Watson, Robert N. “Kinship and Kingship: Ambition in Shakespeare’s Major Histories.” In Shakespeare and the Hazards of Ambition, pp. 14–82, esp. pp. 47–75. Cambridge, Mass.: Harvard University Press, 1984.
Using Freud’s Oedipal model to explore the theme of ambition in Shakespeare’s plays, Watson argues that the “ambitious refashioning of one’s identity constitutes an Oedipal crime.” Hal is “the Oedipal son who typically rises against the tyrannical father who was formerly a rebel himself ”; in Part 2, where his filial identity remains “badly in doubt,” Hal ultimately manages to break free of “the long, deadly chain-reaction of patricides.” Allowing the private and public implications of rebellion to coalesce in Hal, Shakespeare grounds the story of English usurpation “in a study of the political history of all societies and in the psychological history of all young men.” The crown-stealing episode, “the starkest explication of Hal’s apparent Oedipal destructiveness,” shows how fruitful Shakespeare found the psychosymbolic situation for exploring the hazards of ambition.
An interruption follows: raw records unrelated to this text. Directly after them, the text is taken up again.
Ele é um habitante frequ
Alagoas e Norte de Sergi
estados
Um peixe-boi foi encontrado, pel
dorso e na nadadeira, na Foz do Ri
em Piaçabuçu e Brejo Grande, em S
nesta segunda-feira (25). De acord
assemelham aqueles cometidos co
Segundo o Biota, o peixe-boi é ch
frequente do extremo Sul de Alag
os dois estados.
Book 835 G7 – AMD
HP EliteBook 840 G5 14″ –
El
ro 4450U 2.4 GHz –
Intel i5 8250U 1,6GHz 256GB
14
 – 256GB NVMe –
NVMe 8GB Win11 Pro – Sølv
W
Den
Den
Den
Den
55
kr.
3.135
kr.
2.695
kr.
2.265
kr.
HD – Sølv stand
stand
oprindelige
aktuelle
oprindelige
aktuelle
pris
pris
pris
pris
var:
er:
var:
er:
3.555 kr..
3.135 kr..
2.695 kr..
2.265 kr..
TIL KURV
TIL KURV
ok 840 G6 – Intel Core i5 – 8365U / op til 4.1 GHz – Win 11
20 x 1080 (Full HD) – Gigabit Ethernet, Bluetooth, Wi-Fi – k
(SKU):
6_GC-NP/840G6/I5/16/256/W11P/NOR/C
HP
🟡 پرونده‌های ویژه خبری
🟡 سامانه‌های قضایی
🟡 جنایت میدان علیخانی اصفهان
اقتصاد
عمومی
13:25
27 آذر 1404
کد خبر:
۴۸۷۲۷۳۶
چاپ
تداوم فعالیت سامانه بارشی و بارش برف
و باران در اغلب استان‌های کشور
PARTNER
Willson, Robert F., Jr. “Recontextualizing Shakespeare on Film: My Own Private Idaho, Men of Respect, Prospero’s Books.” Shakespeare Bulletin 10.3 (1992): 34–37.
Willson examines Gus Van Sant’s 1991 My Own Private Idaho, a film adaptation of 1H4 and 2H4, as a representative example of directorial readings that “displace” Shakespeare’s characters, themes, imagery, and other patterns “from their traditional nexuses to new and unexpected locations on the cultural landscape.” The result is “fresh Shakespeare.” In the street life of the contemporary Pacific Northwest, Keanu Reeves plays an updated Prince Hal as the rebel son of Portland’s wealthy, dying mayor. The son immerses himself in the city’s drug- and sex-ridden subculture where he keeps company with prostitutes, thieves, and junkies. Chief among his companions are “Bob Pigeon,” a translated Falstaff, and a narcoleptic prostitute (River Phoenix) who, as a refigured Poins, is searching for his lost mother. The film’s conclusion relies on the audience’s “awareness of Shakespearean and film/popular culture conventions to elicit sympathy for outcast Poins and Falstaff and not mainstream Hal.”
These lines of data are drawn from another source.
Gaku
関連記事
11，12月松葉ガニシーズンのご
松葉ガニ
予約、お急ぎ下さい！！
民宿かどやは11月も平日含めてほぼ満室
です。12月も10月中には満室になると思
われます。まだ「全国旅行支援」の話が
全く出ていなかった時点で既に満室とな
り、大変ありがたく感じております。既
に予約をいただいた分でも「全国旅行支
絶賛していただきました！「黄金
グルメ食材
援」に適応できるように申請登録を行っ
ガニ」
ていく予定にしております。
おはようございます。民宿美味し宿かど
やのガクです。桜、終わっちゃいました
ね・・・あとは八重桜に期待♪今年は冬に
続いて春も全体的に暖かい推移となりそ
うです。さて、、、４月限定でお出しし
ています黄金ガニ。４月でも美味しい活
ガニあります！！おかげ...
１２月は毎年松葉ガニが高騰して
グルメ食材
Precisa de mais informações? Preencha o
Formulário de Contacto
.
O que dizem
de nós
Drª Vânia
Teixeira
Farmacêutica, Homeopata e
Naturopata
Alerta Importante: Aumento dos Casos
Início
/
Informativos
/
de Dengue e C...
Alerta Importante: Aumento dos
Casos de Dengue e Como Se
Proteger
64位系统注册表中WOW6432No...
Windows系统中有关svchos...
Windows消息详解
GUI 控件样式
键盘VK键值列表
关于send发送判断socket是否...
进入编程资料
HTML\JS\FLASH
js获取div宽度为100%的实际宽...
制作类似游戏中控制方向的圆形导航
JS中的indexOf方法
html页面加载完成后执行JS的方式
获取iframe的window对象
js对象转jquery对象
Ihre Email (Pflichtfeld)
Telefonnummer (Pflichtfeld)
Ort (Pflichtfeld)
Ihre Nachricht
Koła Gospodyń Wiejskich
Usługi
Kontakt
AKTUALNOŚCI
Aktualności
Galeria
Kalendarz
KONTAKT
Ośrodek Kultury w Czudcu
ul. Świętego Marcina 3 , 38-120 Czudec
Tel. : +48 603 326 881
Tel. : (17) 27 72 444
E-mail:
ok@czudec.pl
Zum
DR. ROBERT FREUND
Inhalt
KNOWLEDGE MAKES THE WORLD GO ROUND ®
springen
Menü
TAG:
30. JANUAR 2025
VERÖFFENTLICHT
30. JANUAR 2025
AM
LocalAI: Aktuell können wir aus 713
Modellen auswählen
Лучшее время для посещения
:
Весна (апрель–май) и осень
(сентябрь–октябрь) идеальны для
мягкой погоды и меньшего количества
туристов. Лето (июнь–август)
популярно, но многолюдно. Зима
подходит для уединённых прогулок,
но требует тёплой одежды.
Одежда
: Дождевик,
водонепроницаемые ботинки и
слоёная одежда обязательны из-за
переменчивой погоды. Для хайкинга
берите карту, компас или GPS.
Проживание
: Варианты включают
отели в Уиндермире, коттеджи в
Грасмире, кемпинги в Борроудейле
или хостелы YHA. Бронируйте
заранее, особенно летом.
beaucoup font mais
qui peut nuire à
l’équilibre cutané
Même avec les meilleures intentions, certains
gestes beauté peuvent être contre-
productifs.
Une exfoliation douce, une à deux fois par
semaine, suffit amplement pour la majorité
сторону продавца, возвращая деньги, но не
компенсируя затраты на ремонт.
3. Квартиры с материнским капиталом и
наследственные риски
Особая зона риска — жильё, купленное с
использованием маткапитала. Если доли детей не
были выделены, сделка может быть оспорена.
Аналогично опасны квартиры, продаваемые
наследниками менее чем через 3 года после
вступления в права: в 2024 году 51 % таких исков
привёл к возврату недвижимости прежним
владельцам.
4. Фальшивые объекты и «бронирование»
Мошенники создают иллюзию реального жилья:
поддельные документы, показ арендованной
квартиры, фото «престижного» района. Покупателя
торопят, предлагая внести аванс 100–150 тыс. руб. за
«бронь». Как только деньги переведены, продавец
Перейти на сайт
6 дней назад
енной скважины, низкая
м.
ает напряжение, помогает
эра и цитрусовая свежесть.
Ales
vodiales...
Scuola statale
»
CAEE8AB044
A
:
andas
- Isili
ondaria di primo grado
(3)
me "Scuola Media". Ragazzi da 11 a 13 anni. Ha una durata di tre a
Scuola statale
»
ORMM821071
Young, David P., ed. Twentieth Century Interpretations of Henry IV, Part Two: A Collection of Critical Essays. Englewood Cliffs, N.J.: Prentice-Hall, 1968.
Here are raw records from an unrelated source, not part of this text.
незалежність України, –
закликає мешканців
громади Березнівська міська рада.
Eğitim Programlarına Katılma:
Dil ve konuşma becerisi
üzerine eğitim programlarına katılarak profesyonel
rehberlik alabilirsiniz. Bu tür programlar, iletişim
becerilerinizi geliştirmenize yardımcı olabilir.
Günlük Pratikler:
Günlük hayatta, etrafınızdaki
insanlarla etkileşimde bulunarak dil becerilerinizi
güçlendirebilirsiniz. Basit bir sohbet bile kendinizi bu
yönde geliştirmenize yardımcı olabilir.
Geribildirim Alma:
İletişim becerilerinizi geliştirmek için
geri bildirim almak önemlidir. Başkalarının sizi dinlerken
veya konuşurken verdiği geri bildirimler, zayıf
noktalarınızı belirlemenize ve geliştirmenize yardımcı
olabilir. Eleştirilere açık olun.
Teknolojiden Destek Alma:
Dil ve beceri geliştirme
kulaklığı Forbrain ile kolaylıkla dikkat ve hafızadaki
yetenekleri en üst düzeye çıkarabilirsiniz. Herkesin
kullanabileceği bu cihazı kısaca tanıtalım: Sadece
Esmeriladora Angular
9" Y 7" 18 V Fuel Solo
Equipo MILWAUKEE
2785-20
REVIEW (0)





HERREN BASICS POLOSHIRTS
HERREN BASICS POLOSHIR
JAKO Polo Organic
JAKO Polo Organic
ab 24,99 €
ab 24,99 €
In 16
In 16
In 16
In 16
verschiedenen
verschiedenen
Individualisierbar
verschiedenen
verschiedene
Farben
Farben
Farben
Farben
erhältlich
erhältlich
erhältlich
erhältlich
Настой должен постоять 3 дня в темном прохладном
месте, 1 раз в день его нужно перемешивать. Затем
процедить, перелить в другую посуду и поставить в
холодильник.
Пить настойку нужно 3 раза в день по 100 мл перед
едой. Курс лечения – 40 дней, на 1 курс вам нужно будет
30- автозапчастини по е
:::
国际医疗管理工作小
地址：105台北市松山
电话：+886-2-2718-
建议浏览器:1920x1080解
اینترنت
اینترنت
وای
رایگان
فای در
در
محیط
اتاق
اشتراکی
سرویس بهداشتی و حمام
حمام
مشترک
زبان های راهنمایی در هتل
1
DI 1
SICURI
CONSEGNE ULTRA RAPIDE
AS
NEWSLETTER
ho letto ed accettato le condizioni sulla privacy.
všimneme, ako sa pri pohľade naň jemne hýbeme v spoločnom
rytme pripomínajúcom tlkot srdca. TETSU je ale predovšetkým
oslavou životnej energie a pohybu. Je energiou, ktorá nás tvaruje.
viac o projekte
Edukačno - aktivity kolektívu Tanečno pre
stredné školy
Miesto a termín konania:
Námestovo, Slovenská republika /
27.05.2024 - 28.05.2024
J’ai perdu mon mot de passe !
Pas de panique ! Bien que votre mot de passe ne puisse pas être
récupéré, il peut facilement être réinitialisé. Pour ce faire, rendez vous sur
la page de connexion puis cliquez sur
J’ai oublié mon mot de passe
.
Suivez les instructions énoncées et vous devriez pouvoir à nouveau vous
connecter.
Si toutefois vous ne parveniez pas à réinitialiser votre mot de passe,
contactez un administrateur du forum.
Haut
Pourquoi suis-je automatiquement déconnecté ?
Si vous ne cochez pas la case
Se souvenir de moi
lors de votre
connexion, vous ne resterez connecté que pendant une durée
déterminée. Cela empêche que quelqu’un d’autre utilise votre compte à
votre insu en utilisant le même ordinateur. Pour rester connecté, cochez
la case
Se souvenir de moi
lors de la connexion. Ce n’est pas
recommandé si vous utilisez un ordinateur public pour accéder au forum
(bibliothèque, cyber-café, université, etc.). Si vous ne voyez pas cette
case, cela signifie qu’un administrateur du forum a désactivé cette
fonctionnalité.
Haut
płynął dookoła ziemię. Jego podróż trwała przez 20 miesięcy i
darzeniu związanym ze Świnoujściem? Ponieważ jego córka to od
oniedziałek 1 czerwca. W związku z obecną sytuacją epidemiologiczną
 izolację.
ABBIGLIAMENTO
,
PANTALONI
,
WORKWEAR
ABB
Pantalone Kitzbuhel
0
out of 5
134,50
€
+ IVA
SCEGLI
This collection of important earlier twentieth-century criticism reprints the following commentaries: L. C. Knights’s “Time’s Subjects: The Sonnets and King Henry IV, Part II,” Clifford Leech’s “The Unity of 2 Henry IV,” C. L. Barber’s “The Trial of Carnival in Part Two” (from Shakespeare’s Festive Comedy), Robert B. Pierce’s “The Generations in 2 Henry IV,” Harold E. Toliver’s “Falstaff, the Prince, and the History Play,” and Derek Traversi’s “The Final Scenes of 2 Henry IV” (from Shakespeare from Richard II to Henry V). Also included are excerpts from A. C. Bradley’s “The Rejection of Falstaff,” J. Dover Wilson’s “King Henry’s Speech” (from The Fortunes of Falstaff), E. M. W. Tillyard’s Shakespeare’s History Plays, Harold Jenkins’s The Structural Problem in the Henry IV Plays, A. P. Rossiter’s “Ambivalence: The Dialectic of the Histories,” R. J. Dorius’s “A Little More Than a Little,” and A. R. Humphreys’s observations on the play’s style (from the critical introduction to his Arden edition).